◆ TASK PROMPT
Write out every line of the extracted page text data below exactly as it reads, omitting the pictures.

Extracted page text data:
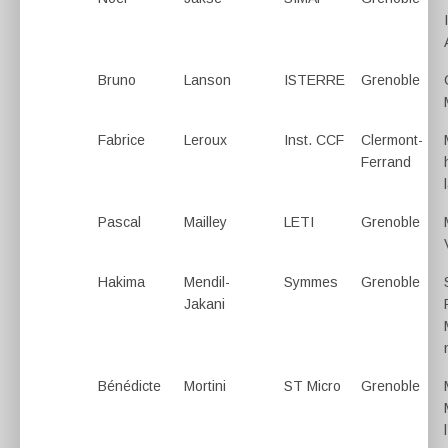
Bruno
Lanson
ISTERRE
Grenoble
Fabrice
Leroux
Inst. CCF
Clermont-
Ferrand
Pascal
Mailley
LETI
Grenoble
Hakima
Mendil-
Symmes
Grenoble
Jakani
Bénédicte
Mortini
ST Micro
Grenoble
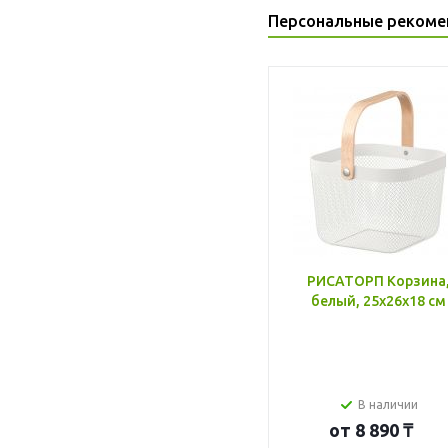
Персональные рекоме
РИСАТОРП Корзина
белый, 25x26x18 см
В наличии
от
8 890 ₸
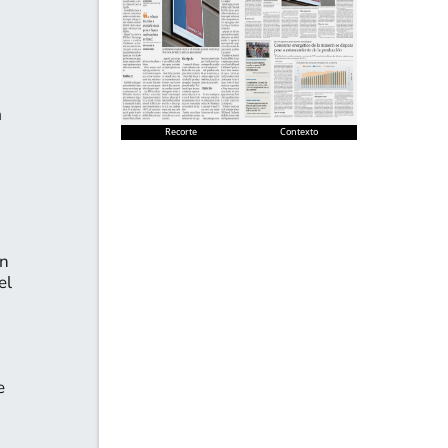
a
Recorte
Contexto
an
el
e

◆ ANSWER
Bruno
Lanson
ISTERRE
Grenoble
Fabrice
Leroux
Inst. CCF
Clermont-
Ferrand
Pascal
Mailley
LETI
Grenoble
Hakima
Mendil-
Symmes
Grenoble
Jakani
Bénédicte
Mortini
ST Micro
Grenoble
Персональные рекоме
РИСАТОРП Корзина
белый, 25x26x18 см
В наличии
от
8 890 ₸
a
Recorte
Contexto
an
el
e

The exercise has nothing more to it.